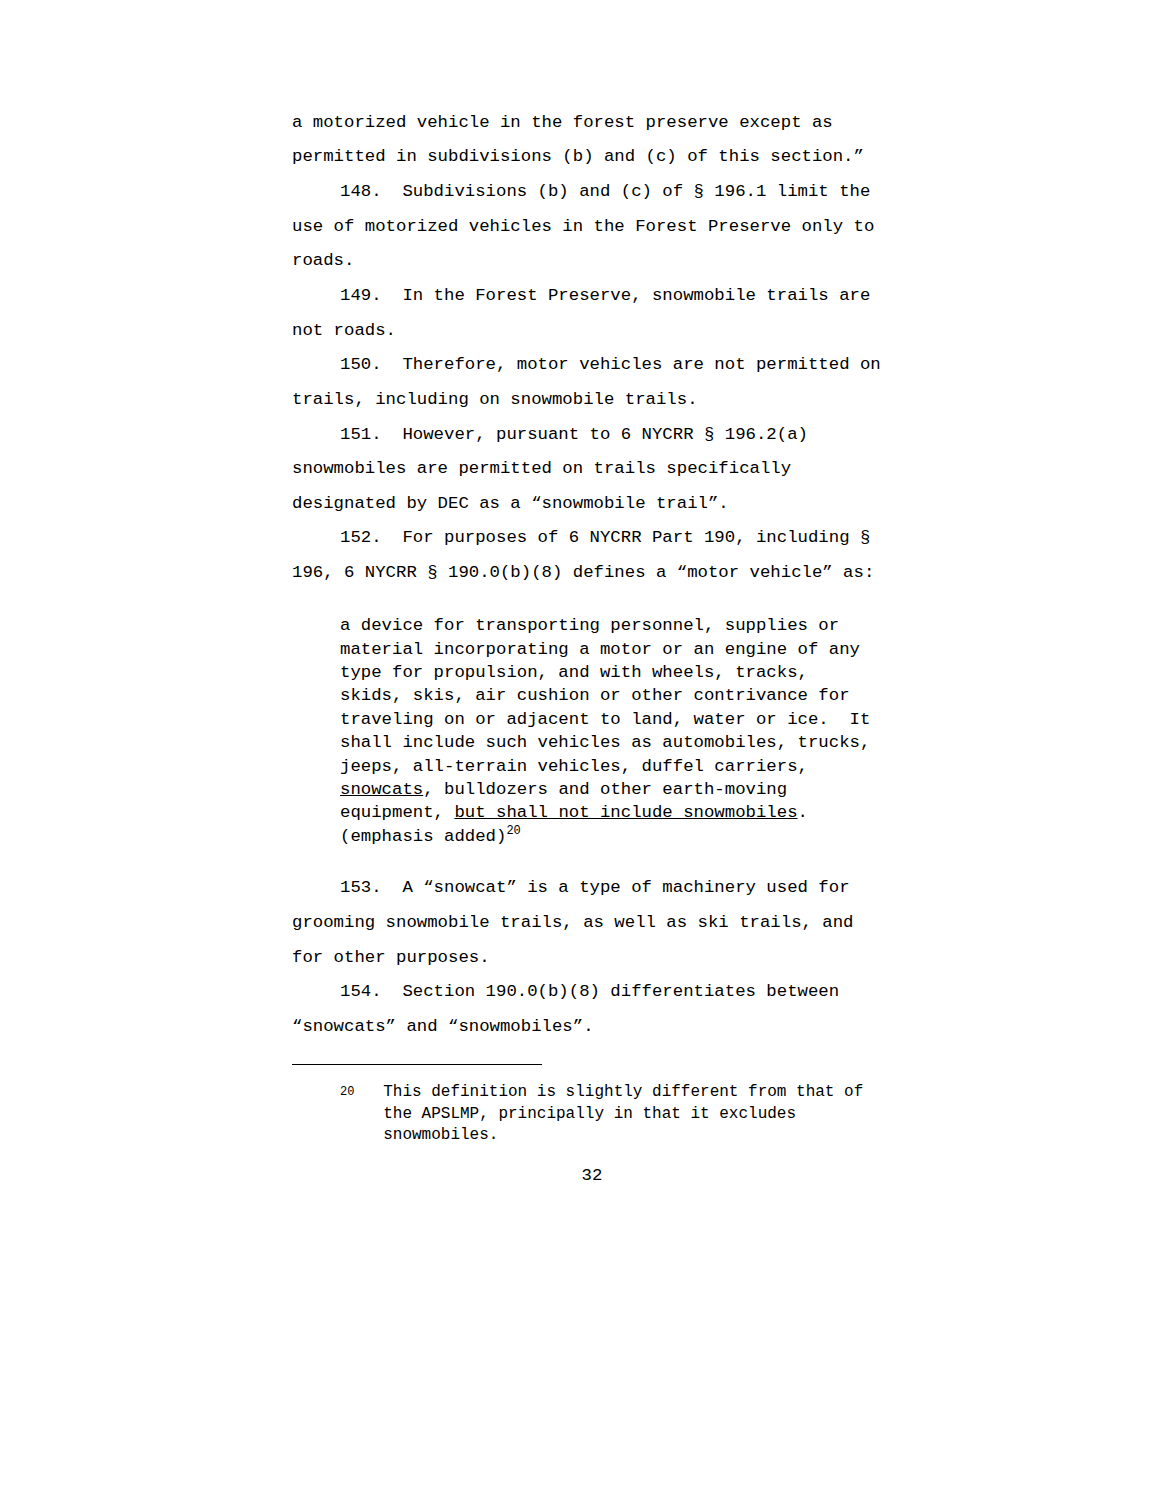a motorized vehicle in the forest preserve except as permitted in subdivisions (b) and (c) of this section.”
148. Subdivisions (b) and (c) of § 196.1 limit the use of motorized vehicles in the Forest Preserve only to roads.
149. In the Forest Preserve, snowmobile trails are not roads.
150. Therefore, motor vehicles are not permitted on trails, including on snowmobile trails.
151. However, pursuant to 6 NYCRR § 196.2(a) snowmobiles are permitted on trails specifically designated by DEC as a “snowmobile trail”.
152. For purposes of 6 NYCRR Part 190, including § 196, 6 NYCRR § 190.0(b)(8) defines a “motor vehicle” as:
a device for transporting personnel, supplies or material incorporating a motor or an engine of any type for propulsion, and with wheels, tracks, skids, skis, air cushion or other contrivance for traveling on or adjacent to land, water or ice. It shall include such vehicles as automobiles, trucks, jeeps, all-terrain vehicles, duffel carriers, snowcats, bulldozers and other earth-moving equipment, but shall not include snowmobiles. (emphasis added)20
153. A “snowcat” is a type of machinery used for grooming snowmobile trails, as well as ski trails, and for other purposes.
154. Section 190.0(b)(8) differentiates between “snowcats” and “snowmobiles”.
20
This definition is slightly different from that of the APSLMP, principally in that it excludes snowmobiles.
32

--- --- ---

Requirement => Your answer must be an exact copy of the listing, minus its pictures.

Written solution =>
a motorized vehicle in the forest preserve except as permitted in subdivisions (b) and (c) of this section.”
148. Subdivisions (b) and (c) of § 196.1 limit the use of motorized vehicles in the Forest Preserve only to roads.
149. In the Forest Preserve, snowmobile trails are not roads.
150. Therefore, motor vehicles are not permitted on trails, including on snowmobile trails.
151. However, pursuant to 6 NYCRR § 196.2(a) snowmobiles are permitted on trails specifically designated by DEC as a “snowmobile trail”.
152. For purposes of 6 NYCRR Part 190, including § 196, 6 NYCRR § 190.0(b)(8) defines a “motor vehicle” as:
a device for transporting personnel, supplies or material incorporating a motor or an engine of any type for propulsion, and with wheels, tracks, skids, skis, air cushion or other contrivance for traveling on or adjacent to land, water or ice. It shall include such vehicles as automobiles, trucks, jeeps, all-terrain vehicles, duffel carriers, snowcats, bulldozers and other earth-moving equipment, but shall not include snowmobiles. (emphasis added)20
153. A “snowcat” is a type of machinery used for grooming snowmobile trails, as well as ski trails, and for other purposes.
154. Section 190.0(b)(8) differentiates between “snowcats” and “snowmobiles”.
20
This definition is slightly different from that of the APSLMP, principally in that it excludes snowmobiles.
32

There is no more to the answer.